Print the lines below from the line with "Mike Terrana" to the line with "cellulite et" exactly, keeping both ends, and print no pictures.

**RECORDS**
_ _ _ _ _

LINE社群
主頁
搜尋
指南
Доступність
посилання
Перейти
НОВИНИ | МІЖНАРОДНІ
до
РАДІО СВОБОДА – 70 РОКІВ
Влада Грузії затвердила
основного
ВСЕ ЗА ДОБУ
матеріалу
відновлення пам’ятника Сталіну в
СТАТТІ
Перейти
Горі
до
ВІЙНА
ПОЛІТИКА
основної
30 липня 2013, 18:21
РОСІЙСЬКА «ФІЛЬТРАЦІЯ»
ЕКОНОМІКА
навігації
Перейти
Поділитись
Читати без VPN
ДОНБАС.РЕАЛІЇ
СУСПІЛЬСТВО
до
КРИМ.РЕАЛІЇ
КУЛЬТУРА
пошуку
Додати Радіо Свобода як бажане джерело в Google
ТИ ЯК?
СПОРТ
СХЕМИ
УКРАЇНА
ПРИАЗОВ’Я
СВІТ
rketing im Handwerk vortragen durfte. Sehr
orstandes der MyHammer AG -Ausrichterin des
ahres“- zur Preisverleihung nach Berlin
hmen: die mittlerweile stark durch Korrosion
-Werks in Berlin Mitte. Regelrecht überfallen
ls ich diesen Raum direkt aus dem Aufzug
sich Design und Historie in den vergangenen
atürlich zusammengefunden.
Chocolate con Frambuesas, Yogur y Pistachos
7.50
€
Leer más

_ _ _ _ _

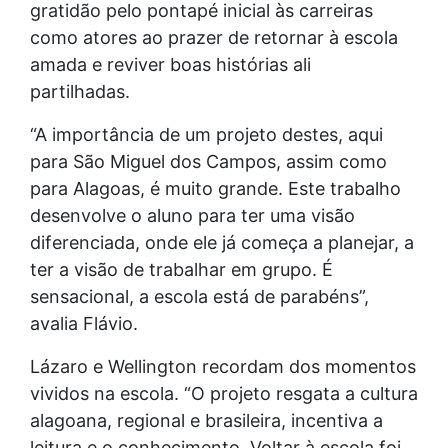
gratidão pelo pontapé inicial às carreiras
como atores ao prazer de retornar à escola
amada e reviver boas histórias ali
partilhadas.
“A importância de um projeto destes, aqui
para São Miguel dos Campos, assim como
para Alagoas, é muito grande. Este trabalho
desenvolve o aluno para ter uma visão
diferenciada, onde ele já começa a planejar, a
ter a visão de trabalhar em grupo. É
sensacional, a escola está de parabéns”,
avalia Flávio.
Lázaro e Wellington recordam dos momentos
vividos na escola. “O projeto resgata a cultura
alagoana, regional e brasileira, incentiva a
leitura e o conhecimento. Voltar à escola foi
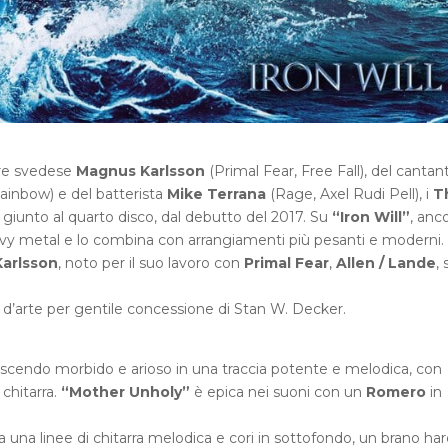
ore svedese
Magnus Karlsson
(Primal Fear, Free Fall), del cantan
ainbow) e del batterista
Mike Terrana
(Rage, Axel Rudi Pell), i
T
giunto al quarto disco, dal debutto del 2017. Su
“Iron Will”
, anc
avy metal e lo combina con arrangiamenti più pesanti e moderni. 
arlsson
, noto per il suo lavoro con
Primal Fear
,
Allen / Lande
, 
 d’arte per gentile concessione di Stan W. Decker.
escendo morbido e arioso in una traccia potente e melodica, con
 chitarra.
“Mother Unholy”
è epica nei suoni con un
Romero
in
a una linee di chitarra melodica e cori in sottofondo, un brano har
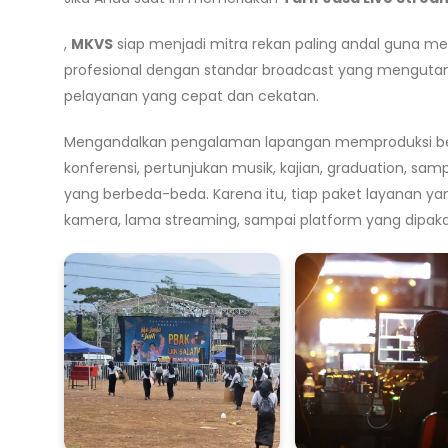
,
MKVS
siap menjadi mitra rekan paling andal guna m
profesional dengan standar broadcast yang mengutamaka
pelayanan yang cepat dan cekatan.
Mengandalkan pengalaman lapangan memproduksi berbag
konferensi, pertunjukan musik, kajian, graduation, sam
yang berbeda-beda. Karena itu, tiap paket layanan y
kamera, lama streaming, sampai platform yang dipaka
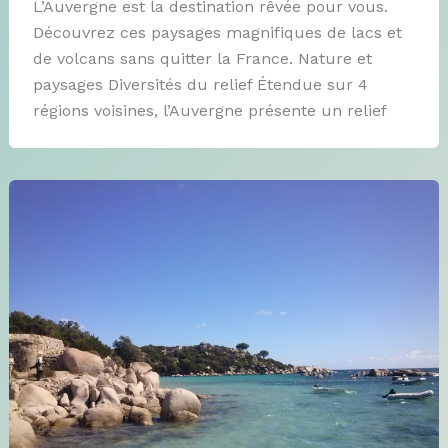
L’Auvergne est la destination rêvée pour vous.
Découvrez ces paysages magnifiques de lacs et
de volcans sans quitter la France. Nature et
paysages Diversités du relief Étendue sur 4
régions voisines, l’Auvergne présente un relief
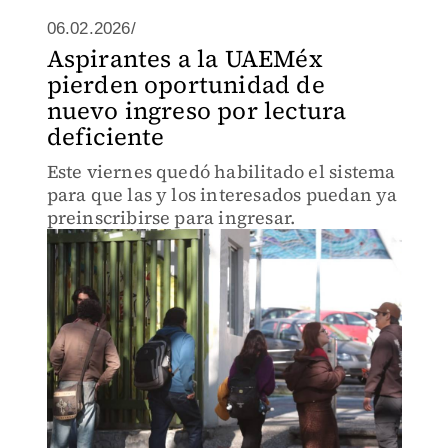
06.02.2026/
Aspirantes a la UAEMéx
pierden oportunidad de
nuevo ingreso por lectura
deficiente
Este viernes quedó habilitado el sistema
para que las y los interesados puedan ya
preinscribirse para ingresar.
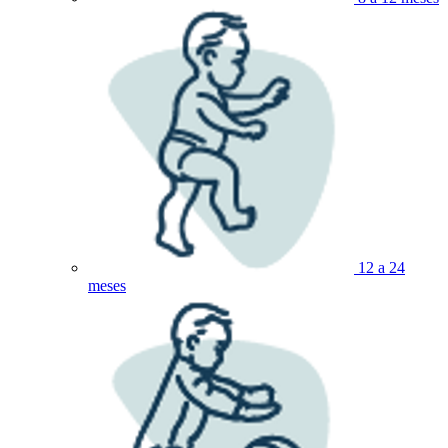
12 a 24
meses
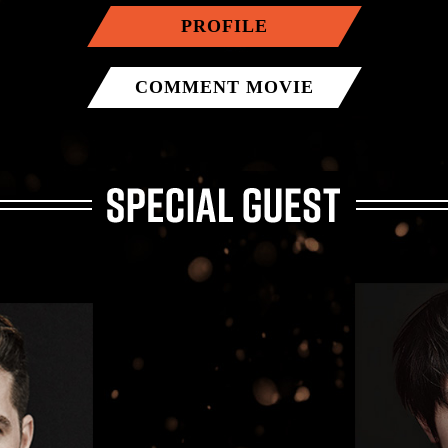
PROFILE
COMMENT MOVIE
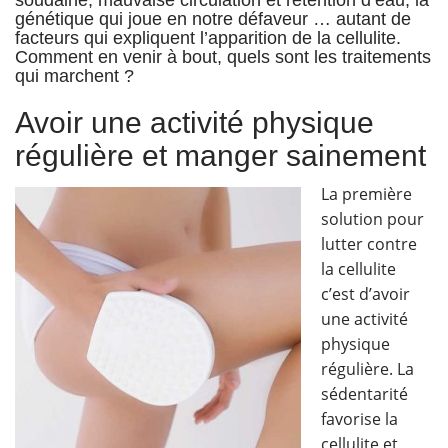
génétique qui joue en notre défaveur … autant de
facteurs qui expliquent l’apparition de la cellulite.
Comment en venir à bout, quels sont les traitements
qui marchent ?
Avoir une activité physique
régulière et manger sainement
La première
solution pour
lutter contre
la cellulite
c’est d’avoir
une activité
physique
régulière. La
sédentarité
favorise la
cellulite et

_ _ _ _ _

**OUTPUT**
Mike Terrana
(Rage, Axel Rudi Pell), i
T
giunto al quarto disco, dal debutto del 2017. Su
“Iron Will”
, anc
avy metal e lo combina con arrangiamenti più pesanti e moderni. 
arlsson
, noto per il suo lavoro con
Primal Fear
,
Allen / Lande
, 
 d’arte per gentile concessione di Stan W. Decker.
escendo morbido e arioso in una traccia potente e melodica, con
 chitarra.
“Mother Unholy”
è epica nei suoni con un
Romero
in
a una linee di chitarra melodica e cori in sottofondo, un brano har
,
MKVS
siap menjadi mitra rekan paling andal guna m
profesional dengan standar broadcast yang mengutamaka
pelayanan yang cepat dan cekatan.
Mengandalkan pengalaman lapangan memproduksi berbag
konferensi, pertunjukan musik, kajian, graduation, sam
yang berbeda-beda. Karena itu, tiap paket layanan y
kamera, lama streaming, sampai platform yang dipaka
L’Auvergne est la destination rêvée pour vous.
Découvrez ces paysages magnifiques de lacs et
de volcans sans quitter la France. Nature et
paysages Diversités du relief Étendue sur 4
régions voisines, l’Auvergne présente un relief
06.02.2026/
Aspirantes a la UAEMéx
pierden oportunidad de
nuevo ingreso por lectura
deficiente
Este viernes quedó habilitado el sistema
para que las y los interesados puedan ya
preinscribirse para ingresar.
12 a 24
meses
PROFILE
COMMENT MOVIE
génétique qui joue en notre défaveur … autant de
facteurs qui expliquent l’apparition de la cellulite.
Comment en venir à bout, quels sont les traitements
qui marchent ?
Avoir une activité physique
régulière et manger sainement
La première
solution pour
lutter contre
la cellulite
c’est d’avoir
une activité
physique
régulière. La
sédentarité
favorise la
cellulite et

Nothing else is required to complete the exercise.